While aviation accounts for about 2.5pc of carbon emissions, flying is still limited to a relatively small proportion of the global population and the industry is under pressure to move towards zero emissions by 2050.

Step two is to move to greener fuels for existing engines. These will start off as biofuels but to make them greener synthetic fuels will be used. “E-fuels” will be made using electricity from renewable sources to generate hydrogen, which will itself be bonded to carbon dioxide to produce aviation fuel.

This fuel can be used in engines with a few modifications, mainly ensuring the seals still work with the new fuel, and Rolls hopes to have both existing and new engines using these new fuels by 2030. As well as recycling carbon dioxide, the synthetic fuel produces fewer particles that are blamed for helping warm the earth.

Along the way, airlines will seek to make shorter, more efficient routes rather than the dog-leg path they sometimes take today, and to reduce contrails, considered another warming factor as the soot combines with ice to absorb heat from the planet.

The third step is the new technology the company is now developing, including its new generator.
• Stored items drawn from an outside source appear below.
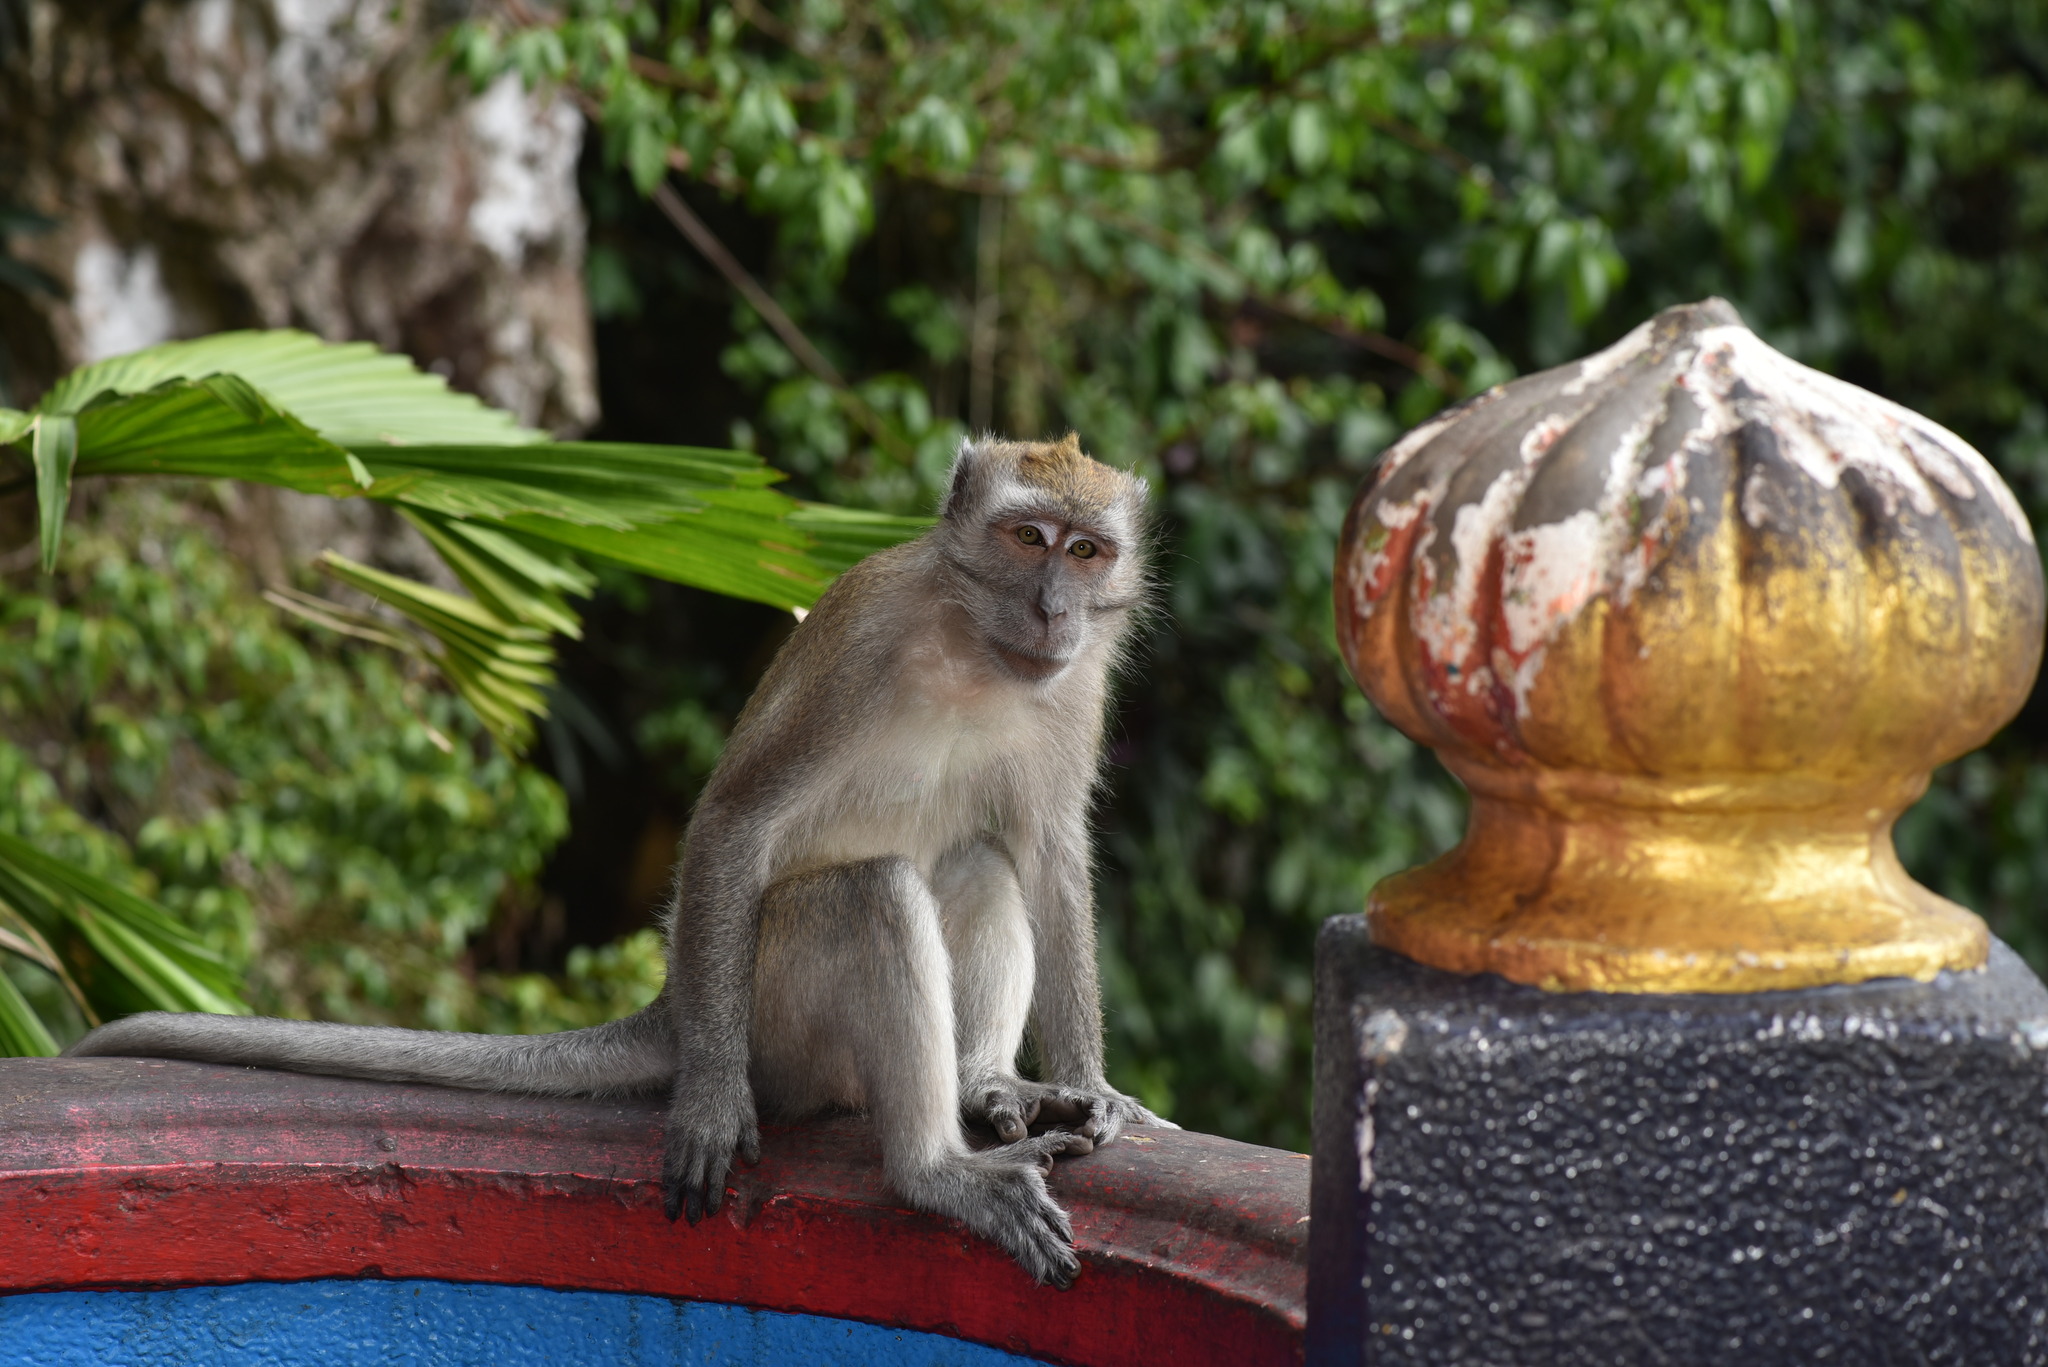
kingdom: Animalia
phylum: Chordata
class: Mammalia
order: Primates
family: Cercopithecidae
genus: Macaca
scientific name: Macaca fascicularis
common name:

Strapped to a jet engine it can supply more than 800 amps of current at 3,000 volts AC, hence the inches-thick cables.

The idea is to act as a stepping stone technology, much like the hybrid of the car world.

Rolls evisions a plug-in electric plane that can operate on battery power for some of the journey and then turn to fuel for the rest.

As with cars, the sheer weight of batteries poses a challenge for aviation. And for a machine aiming to defeat gravity, this is a problem nearly summarised by Newby. “If I take kerosene as my reference point, weight for weight, hydrogen is three times better, batteries are 60 times worse,” he says. “That’s the challenge for batteries.”

To put that in context, a long-range plane such as an A380 might have about a third of its weight taken up by kerosene-based jet fuel.

“Fundamentally that’s the challenge. So that’s why you will see all electric solutions at a smaller, shorter range at the moment. But what you can do is enhance that with some kind of hybrid solution.”